In the immediate neighborhood, even, the houses were few and far between, and the surrounding country was rough and hilly, interspersed with farms and wide stretches of woodland.[{42}]

As the lawyer alighted from the train a short, thickset man approached him. His grim face was not prepossessing, and he was clad in a rough, gray suit, with his pants tucked in at the top of a pair of heavy cowhide boots, which were soiled with mud.

“Be you Mr. French?” he asked bluntly, peering sharply at the lawyer from under his bushy brows.

“Yes,” was the reply. “Who are you?”

“I’m Darbage, sir—Joe Darbage;” and now the fellow touched his woolen cap. “I’m the stablehand up to the house, yonder, and Mr. Thorpe sent me down here to get you. He said you might come by this train. Bad business, this, sir!”

“I see,” nodded the lawyer, who had not recognized the fellow as Moore’s groom and gardener. “Will there be room for my clerk, also?”

“Aye, sir, I reckon so.

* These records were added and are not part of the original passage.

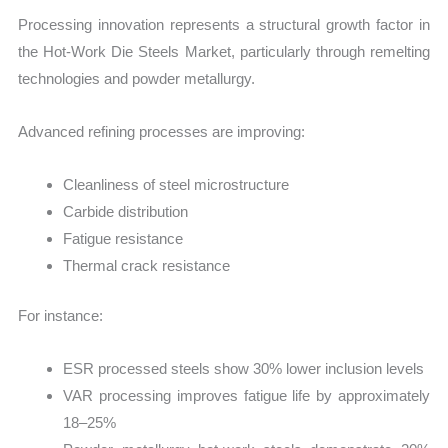
Processing innovation represents a structural growth factor in
the Hot-Work Die Steels Market, particularly through remelting
technologies and powder metallurgy.
Advanced refining processes are improving:
Cleanliness of steel microstructure
Carbide distribution
Fatigue resistance
Thermal crack resistance
For instance:
ESR processed steels show 30% lower inclusion levels
VAR processing improves fatigue life by approximately
18–25%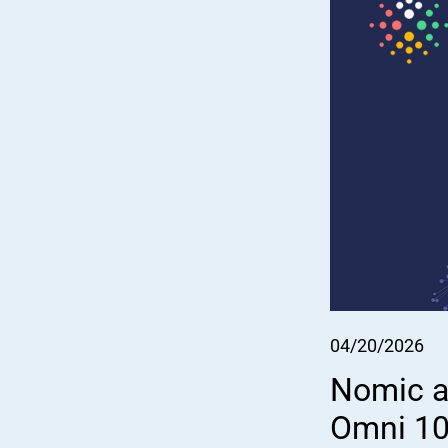
04/20/2026
Nomic an
Omni 100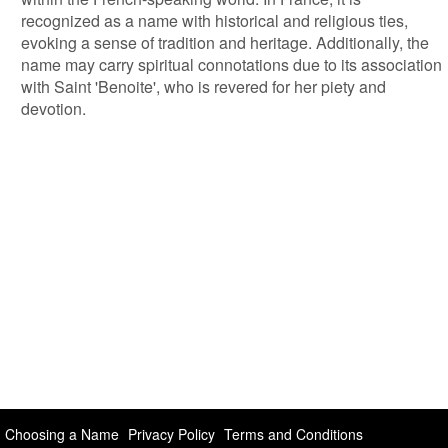
recognized as a name with historical and religious ties,
evoking a sense of tradition and heritage. Additionally, the
name may carry spiritual connotations due to its association
with Saint 'Benoite', who is revered for her piety and
devotion.
Choosing a Name
Privacy Policy
Terms and Conditions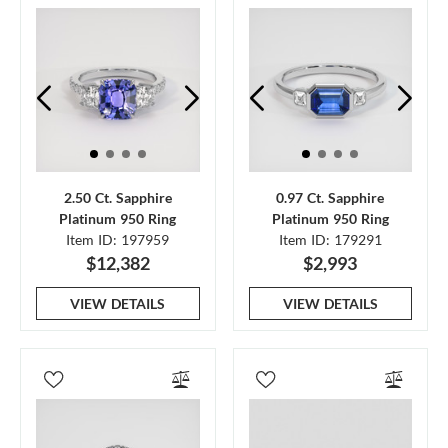
2.50 Ct. Sapphire
0.97 Ct. Sapphire
Platinum 950 Ring
Platinum 950 Ring
Item ID: 197959
Item ID: 179291
$12,382
$2,993
VIEW DETAILS
VIEW DETAILS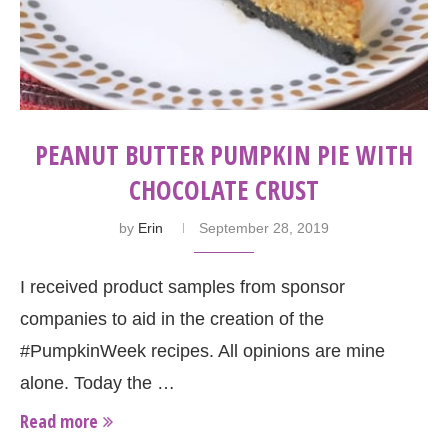
PEANUT BUTTER PUMPKIN PIE WITH
CHOCOLATE CRUST
by
Erin
September 28, 2019
I received product samples from sponsor
companies to aid in the creation of the
#PumpkinWeek recipes. All opinions are mine
alone. Today the …
Read more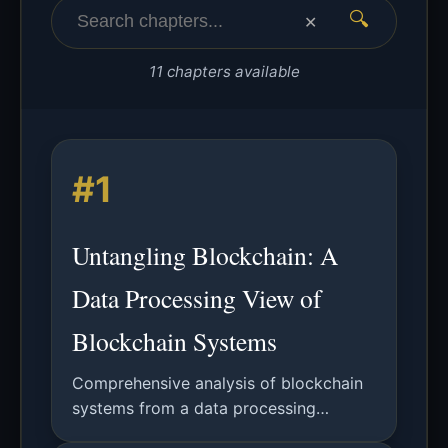
🔍
✕
11 chapters available
#1
Untangling Blockchain: A
Data Processing View of
Blockchain Systems
Comprehensive analysis of blockchain
systems from a data processing
perspective, covering distributed ledger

Tumble in, and I’ll squat in the middle.”

With no observable interest in the bumpkin, who did not quite impress him as a thoroughbred countryman, Sheridan Keene followed the lawyer into the wagon and suffered Mr. Darbage to squeeze his broad hips between them.

“I’d ’a’ come with the carryall if I’d knowed there were two o’ you,” he explained, with a side glance at the face of the detective. “Get up! G’lang!”

“I brought a clerk, thinking I might need him,” said Mr. French, as the vehicle rattled over the rough road.